The Labyrinth

My wife recently constructed a beautiful labyrinth in our garden.  Labyrinths have been around for thousands of years and are found in almost all religious traditions as well as cultures including Native American, Greek, Celtic and Mayan.  Like Stonehenge and the pyramids, they are magical geometric forms that define sacred space.  When one walks a labyrinth, he meanders back and forth, turning 180 degrees each time he enters a new circuit.  Changes in direction induce shifts in states of awareness. 

Both the American Heritage and Webster’s dictionaries miss the concept of the labyrinth defining it as “something highly intricate or convoluted in character, composition, or construction.”  They liken it more to a maze, which is comprised of dead ends and trick turns.  Sounds more like a bear market, doesn’t it?

The labyrinth has only one path leading to the center and back again, but it is ordered.  The journey through the labyrinth is purposeful and fulfilling while the maze invokes conflict and frustration.

The last two years have all too often felt maze-like, fraught with frustrations, dead ends, and trick turns.  In this maze I have fought the market’s ugly turns rather than accepting them on their own terms.  Our buy-and-hold growth strategy that worked so well during the 80’s and 90’s seemed to be broken.  In reality, it was not broken, but it was inflexible and too narrow to find opportunities that were waiting down new and unfamiliar paths.

In the last several briefs I have highlighted a number of changes in the tactics we use to identify opportunities as well as to mitigate risk.  In short, we are looking in new areas to find exciting new investment possibilities that work given the current market and economic conditions.  We are also invoking measures to stop losses and to reduce volatility and risk.  By accepting the realities of today’s markets and adjusting our short-range tactics to better navigate the twists and turns, we are in much better stead than if we held to our more rigid non-market timing approach.

It is difficult to express what a dramatic difference these changes have made personally as well as in our expected results.  It is always easier to work with and use forces greater than one’s self than it is to fight them, but all too often we choose to fight.  It is increasingly apparent that this market will continue its malaise for months (possibly years) to come.  But there are exciting opportunities for appreciation beneath the news headlines of accounting woes, technology bubbles, war, and terror.  It is my intention to locate and own these opportunities while minimizing, to the extent possible, today’s market risks in our portfolios.  The market feels more like a labyrinth now than a maze. 
Economic signs released over the past several weeks have raised more questions than they have answered.  The strong GDP number last week of 5.8% was primarily attributed to government spending in support of the war on terror with the added push of the corporate inventory buildup.  It was a wonderful surprise on the upside, but most wonder if the business economy can support itself once the inventory build is complete. In other words, will the end demand for goods pick up in time to sustain the momentum enjoyed in the first quarter?
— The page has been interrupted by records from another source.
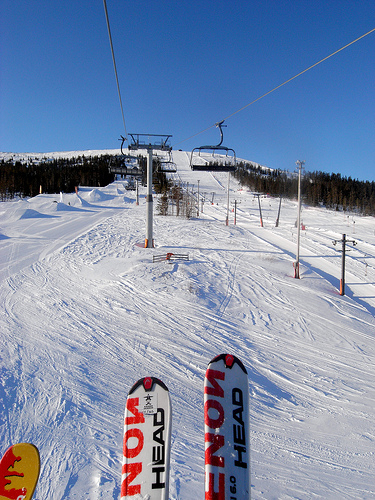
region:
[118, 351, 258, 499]
edge of skis with writing on them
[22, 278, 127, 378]
skiing tracks crisscrossing a slope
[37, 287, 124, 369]
snowy slope that has been skied on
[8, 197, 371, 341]
snow covered skiing slope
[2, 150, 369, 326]
snow covered hill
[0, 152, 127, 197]
large stand of densely growing trees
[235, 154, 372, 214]
forest of trees growing along a skiing slope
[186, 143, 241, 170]
ski lift heading down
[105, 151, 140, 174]
ski lift heading up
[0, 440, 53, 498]
edge of yellow skis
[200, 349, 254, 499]
a board on top of snow.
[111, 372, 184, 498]
a left ski on the snow.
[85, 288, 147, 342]
tracks left in snow.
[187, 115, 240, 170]
a ski lift.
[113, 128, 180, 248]
a tall ski lift support.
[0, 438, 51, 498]
a red and yellow ski.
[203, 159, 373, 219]
a forest of green trees.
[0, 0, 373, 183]
a clear blue sky.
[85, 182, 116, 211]
a small hill made out of snow.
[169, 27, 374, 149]
a wire above a ski slope.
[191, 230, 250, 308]
this is a footprint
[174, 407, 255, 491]
this is a ski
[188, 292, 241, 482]
the ski is white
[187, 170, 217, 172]
this is a chair lift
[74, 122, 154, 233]
this is a ski slope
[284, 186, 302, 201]
this is a pole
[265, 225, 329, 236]
the pole is metal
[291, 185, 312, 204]
the pole is silver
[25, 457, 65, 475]
the ski is yellow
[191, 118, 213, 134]
there are no clouds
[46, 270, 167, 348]
A large body of snow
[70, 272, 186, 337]
A large body of white snow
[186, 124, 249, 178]
A ski lift in the distance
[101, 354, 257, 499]
Two skis with a black tip top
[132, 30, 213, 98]
No clouds in the sky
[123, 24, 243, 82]
Large body of blue skies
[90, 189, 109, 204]
Snow ramp in the distance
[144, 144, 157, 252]
Tall and large pole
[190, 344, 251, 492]
ski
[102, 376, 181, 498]
ski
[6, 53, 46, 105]
white clouds in blue sky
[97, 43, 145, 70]
white clouds in blue sky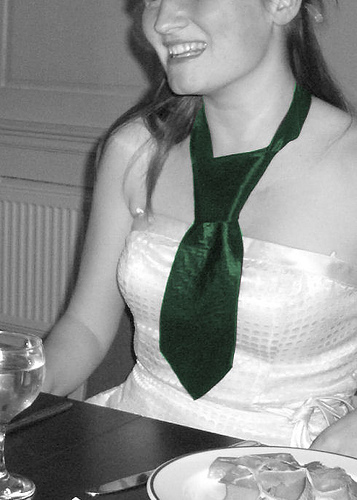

As you can see in the chart below, there are a number of orange coded economic numbers.  Though they represent cautionary signals, they are not so bad to indicate the economy is going back into a period of contraction.

Dow Jones & Co. reports that the net of income and losses of 1,146 U.S. companies in their Dow Jones Global Market Index was a loss of $3.2 billion through May 1st.  The companies were collectively in the red for the first time since the first quarter of 1992.  That compares with profits of $26.7 billion during the first quarter of 2001.  The Wall Street Journal points out that most analysts ignore one-time charges altogether.  Using this approach, year-over-year declines aren’t as bad as they were in 2001.  When looking at the change from one quarter to the next — the approach preferred by economists — earnings might even be improving.

After 417 of the S&P 500 companies reported earnings in April, operating earnings, which exclude write-offs and other one-time charges, were on track to finish the first quarter at $103 billion, according to Thomson Financial/First Call.  That would be down 12% from a year earlier, compared with a year-over-year decline of 22% in the fourth quarter.  First Call’s first-quarter number is likely to be up from the fourth quarter, a point that economists focus on.  Taking accounting changes and seasonal patterns into account, First Call analysts say that operating profits for the first quarter are about flat with the fourth quarter.  “We are bottoming,” says Chuck Hill, director of research at First Call.  But he adds, “the slope of recovery is up for grabs.”